In brief, under such administration, foreign investments out of the negative list will no longer require governmental approval but filing and registration. Along with the gradual reduction of restricted sectors in the negative list, foreign investment’s market access becomes broader and broader. The Foreign Investment Law provides the followings:

●Foreign Investors shall enjoy treatment no less favorable than that afforded to Chinese investors and their investments at the stage of investment access (Clause 4)

●Foreign Investors must not invest in industrial sectors prohibited by the negative list (Clause 28)

●Foreign investments in industrial sectors restricted by the negative list shall comply with the restrictive conditions (Clause 28)


Foreign investment information reporting

●A foreign investment information reporting system will be formed, under which Foreign Investors or FIEs shall submit foreign investment information to the Ministry of Commerce (Clause 34)


Foreign investment review

●Anti-trust Review (Clause 33)

Foreign Investors’ acquisition of domestic enterprises and other business concentrations shall be subject to anti-trust review

●Security Review (Clause 35)

China will conduct security review of foreign investments affecting or likely affecting the national security.


Issues Remain to be Seen


●Whether current national security review will be broadened

Current national security review is limited to Foreign Investors’ mergers and acquisitions of domestic enterprises and foreign investment in pilot free trade zones.

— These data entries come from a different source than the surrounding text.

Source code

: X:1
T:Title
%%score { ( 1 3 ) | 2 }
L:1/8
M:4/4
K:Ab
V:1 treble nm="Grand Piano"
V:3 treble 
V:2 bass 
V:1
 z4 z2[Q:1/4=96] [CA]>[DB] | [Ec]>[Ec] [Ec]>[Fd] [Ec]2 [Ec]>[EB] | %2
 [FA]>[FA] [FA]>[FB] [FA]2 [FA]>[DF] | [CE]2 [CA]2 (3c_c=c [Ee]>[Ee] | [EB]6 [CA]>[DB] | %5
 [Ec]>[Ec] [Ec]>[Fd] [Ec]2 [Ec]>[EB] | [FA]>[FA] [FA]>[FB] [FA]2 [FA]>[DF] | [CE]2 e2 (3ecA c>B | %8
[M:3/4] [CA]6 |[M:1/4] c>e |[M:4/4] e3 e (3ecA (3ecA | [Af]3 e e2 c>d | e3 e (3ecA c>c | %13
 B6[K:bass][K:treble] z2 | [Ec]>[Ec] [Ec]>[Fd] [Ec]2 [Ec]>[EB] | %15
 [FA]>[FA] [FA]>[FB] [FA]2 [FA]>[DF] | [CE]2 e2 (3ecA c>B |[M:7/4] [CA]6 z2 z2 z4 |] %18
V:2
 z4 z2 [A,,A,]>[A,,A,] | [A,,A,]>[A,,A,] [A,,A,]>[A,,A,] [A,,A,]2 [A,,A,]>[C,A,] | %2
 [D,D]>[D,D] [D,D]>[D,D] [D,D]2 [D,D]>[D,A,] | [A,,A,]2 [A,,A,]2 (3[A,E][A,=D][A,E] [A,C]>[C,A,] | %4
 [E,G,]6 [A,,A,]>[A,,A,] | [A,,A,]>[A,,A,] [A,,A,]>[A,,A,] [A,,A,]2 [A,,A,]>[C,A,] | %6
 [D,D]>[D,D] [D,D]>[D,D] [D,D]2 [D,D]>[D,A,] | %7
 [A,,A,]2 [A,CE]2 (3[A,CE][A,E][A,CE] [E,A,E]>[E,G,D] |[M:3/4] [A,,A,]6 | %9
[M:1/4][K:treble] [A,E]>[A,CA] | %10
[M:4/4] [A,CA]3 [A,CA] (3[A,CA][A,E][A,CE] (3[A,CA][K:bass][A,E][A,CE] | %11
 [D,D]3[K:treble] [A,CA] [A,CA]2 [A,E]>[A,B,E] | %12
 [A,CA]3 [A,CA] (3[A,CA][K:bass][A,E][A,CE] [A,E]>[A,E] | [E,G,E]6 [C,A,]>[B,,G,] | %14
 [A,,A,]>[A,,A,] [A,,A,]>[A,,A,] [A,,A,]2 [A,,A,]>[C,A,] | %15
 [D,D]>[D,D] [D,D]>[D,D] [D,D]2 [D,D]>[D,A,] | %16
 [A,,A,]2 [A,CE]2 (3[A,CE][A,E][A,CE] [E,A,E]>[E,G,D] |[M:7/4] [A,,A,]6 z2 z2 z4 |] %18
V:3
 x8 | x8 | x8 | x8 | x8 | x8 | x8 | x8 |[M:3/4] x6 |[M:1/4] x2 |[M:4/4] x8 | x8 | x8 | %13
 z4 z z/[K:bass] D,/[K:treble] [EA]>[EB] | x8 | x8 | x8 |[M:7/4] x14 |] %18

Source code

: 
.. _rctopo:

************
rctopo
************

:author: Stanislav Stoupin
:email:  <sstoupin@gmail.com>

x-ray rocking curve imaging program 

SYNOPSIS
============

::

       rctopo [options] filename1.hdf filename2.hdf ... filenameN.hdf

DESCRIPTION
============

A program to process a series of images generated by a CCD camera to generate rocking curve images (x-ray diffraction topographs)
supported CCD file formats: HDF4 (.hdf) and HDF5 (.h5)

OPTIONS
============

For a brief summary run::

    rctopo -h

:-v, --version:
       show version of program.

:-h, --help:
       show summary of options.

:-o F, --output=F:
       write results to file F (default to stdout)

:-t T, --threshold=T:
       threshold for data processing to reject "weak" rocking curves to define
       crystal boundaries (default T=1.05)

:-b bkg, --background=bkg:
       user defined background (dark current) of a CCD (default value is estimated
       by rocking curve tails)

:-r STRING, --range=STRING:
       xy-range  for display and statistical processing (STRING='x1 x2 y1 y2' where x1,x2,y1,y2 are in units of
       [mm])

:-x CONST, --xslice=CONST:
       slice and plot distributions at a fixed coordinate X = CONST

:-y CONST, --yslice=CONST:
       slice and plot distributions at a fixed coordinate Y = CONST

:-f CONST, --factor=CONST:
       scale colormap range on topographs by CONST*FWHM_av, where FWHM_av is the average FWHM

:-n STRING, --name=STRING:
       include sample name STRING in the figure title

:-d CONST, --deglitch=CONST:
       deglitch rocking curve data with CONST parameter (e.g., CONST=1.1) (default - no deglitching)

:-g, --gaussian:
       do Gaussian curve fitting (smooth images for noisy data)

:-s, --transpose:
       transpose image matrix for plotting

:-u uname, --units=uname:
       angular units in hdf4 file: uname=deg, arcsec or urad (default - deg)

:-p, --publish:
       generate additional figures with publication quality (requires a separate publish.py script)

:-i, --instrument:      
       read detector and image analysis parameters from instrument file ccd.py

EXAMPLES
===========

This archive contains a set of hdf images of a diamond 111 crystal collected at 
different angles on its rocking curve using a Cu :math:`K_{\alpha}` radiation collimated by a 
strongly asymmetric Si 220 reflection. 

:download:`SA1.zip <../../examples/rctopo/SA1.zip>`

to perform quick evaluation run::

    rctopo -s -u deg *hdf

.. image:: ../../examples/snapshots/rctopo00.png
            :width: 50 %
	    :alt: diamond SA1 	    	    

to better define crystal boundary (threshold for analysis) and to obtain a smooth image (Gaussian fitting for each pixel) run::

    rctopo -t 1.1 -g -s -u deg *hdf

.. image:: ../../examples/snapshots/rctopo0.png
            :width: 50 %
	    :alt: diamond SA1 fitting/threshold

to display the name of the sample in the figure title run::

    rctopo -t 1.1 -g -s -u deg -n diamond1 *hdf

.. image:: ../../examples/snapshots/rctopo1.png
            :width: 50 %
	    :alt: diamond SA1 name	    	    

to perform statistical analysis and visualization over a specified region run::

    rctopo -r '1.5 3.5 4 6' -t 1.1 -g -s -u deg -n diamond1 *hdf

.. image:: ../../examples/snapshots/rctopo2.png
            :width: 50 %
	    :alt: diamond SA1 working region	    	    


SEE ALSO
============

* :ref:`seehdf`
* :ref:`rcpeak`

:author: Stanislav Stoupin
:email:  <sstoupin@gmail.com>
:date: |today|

There is no guideline of national security review about new formation of FIEs outside pilot free trade zones. Since the Foreign Investment Law requires security review of all foreign investments, it is very likely that a more comprehensive national security review system will be set up. 


●What current FIEs need to do within 5-year grace period

The Foreign Investment Law offers a 5-year grace period during which current FIEs may keep their corporate forms established under the Three FIE Laws. It would mean that FIEs who are Sino-foreign equity joint ventures and Sino-foreign cooperative joint ventures shall change their corporate forms in accordance with the Company Law, Partnership Enterprise Law and other applicable laws and regulations within the grace period. Especially, some of Sino-foreign cooperative joint ventures are legal entities without independent legal person status and they may have to go through more complicated change process.


No one would underestimate the importance of the Foreign Investment Law in attracting more foreign investment and facilitating structural reforms necessary for China’s long-term economic upgrading. But to activate those clauses in the Foreign Investment Law and make them enforceable would be a long way to go.